Questions to answer:
1 - Answer these questions from the essay on sex work:
(a) In which city and at what venue is the exhibition held?
(b) How long did the agency's registrations take in total?
(c) In which city did the writer begin a sex work career?
2 - Please carry on the essay on sex work, starting after its last sentence.

Passage shown:
^^^^
What I want people to know on the eve of the opening of "Sex Work: A Cultural History": A Rant

 I’m on a train from Berlin west to Bonn, the previous German capital, where I have co-curated an exhibition on the history of sex work at the federal cultural hall. It’s probably the first exhibition on such a scale of its kind, and it’s been a long year in preparation. I also made some art for the thing—2 quilts about working under criminalization and the future utopia, respectively. I have also made my outfit and mended my corset and spent three hours packing, prepared my house, prepared my cat and partner for the separation, etc. Now, on the train, I am preparing my mind.

My pioneering escort agency is in dire straits. We ran through all our startup funds while waiting for the government to permit us to operate (the registrations took in total over 2 years and thousands of euros, during which time we were not legally allowed to earn money). After that stressful and exhausting period finally ended, we realized that the big tech platforms that every business needs to market itself (mostly Instagram and Google) actively discriminate against legal sex work businesses, meaning we have to take much more creative (and usually more expensive) advertising routes. Very few potential clients have yet heard about the collective because of this, so we are still a ways away from being self-sustaining. I worked for 4 years with no salary and then, after risking being kicked out of Germany for not adequately supporting myself and going into heavy debt and being yelled at for it by everyone who cares about me, set a boundary that I needed to be paid. I found investors to fund my salary, and all went well for almost a year. Then the money ran out and we have not been able to find more, so I lost my job and subsequently had a pretty intense health breakdown as a result of delaying feeling my fatigue of the past 5 years of constant striving to get this business—which everyone agrees is the best possible way forward for the sex industry but no one has any resources to contribute to—off the ground.

I started my sex work career—which has always been something I enjoy that suits my personality and needs better than any other job I’ve had—under full criminalization in the US in Boston, where sex workers are actively hunted by law enforcement. I moved to Germany to salvage my mental health after this took its inevitable toll. Working in Germany is incalculably better by comparison, but here we still face the problem of exploitation. Even registered sex work businesses here operate in ways that are destructive to workers. For some reason, most of them break basic aggravated pimping laws with impunity. My first agency didn’t get me enough work to sustain me, and when I complained, I was pressured to offer increasingly bizarre fetish services I was not comfortable with, like anal sex and rape play. When I objected to this and to coercion to sign a contract which increased the agency’s take from 30- 40%, I was threatened in a multitude of ways, including being reported to the foreigner’s office. Brothels were a similar scenario. I was fired from one for criticizing the brothel for not taking the rape of a colleague seriously.  I started Paramour because the independent market still hasn’t fully bounced back from Covid and the Ukraine war and other economic and social factors, and I keep having wretched, traumatizing experiences at these businesses. And now the first worker-owned, all-gender escort agency is on its last legs due to structural discrimination.
^^^^
Transcribed page contents:
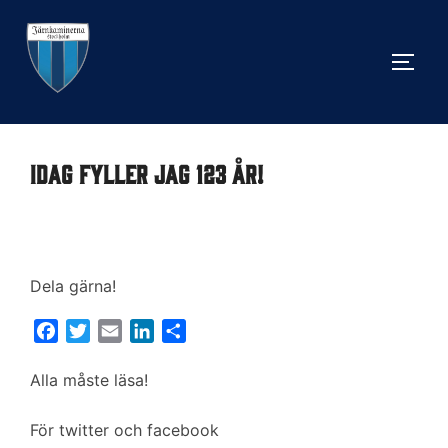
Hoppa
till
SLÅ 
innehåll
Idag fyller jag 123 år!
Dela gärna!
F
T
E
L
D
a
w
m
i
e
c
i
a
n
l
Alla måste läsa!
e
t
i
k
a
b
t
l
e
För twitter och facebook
^^^^
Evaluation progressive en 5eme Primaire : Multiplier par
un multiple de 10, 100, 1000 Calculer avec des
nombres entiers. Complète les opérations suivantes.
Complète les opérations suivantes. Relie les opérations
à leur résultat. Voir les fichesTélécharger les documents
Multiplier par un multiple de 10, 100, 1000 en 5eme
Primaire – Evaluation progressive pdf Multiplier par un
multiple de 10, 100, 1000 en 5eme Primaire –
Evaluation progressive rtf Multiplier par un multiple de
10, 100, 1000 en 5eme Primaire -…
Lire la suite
^^^^
Responses for each task:
1 -
(a) Bonn, at the federal cultural hall.
(b) Over 2 years.
(c) Boston.

2 -
This is very tiring and bad for one’s health. I had previously co-founded a sex worker’s political organization and a union section to try to address these issues from lobbying, political action, and labor-rights positions; I then thought we might get more traction founding a business, as a participant in Germany’s economy. After all this, a few months ago, I applied to be a member of the expert commission that has been empaneled to rewrite the German prostitution law, as a person with all these experiences but also a historian’s perspective of the effects of public policy on German sex workers over the past 1,000 years. I was thanked for my application, acknowledged for my expertise, and told I might be contacted to participate in a workshop. I told them it was fine not to hire me, but please, please hire at least one person with experience in the industry for the panel—policy has always been made without the participation of people with actual lived experience in this extremely nuanced and still quite mysterious lifestyle, and therefore, it has always caused harm—both intended and unintended. I got a non-answer answer, only to find out later that, in 2026, politicians are still making the same catastrophic mistakes they have been making since Roman times: No sex workers (current or previous) are on the panel. This was a blow. I don’t know how things ever change if none of us are in the room. I’m too tired to plan a demonstration to crash a meeting, although I would love to. 

After this exhibition opens, I am looking forward to spending some time recovering my health. What’s next for Ernestine? I honestly don’t know…but escaping to a goat farm sounds really good.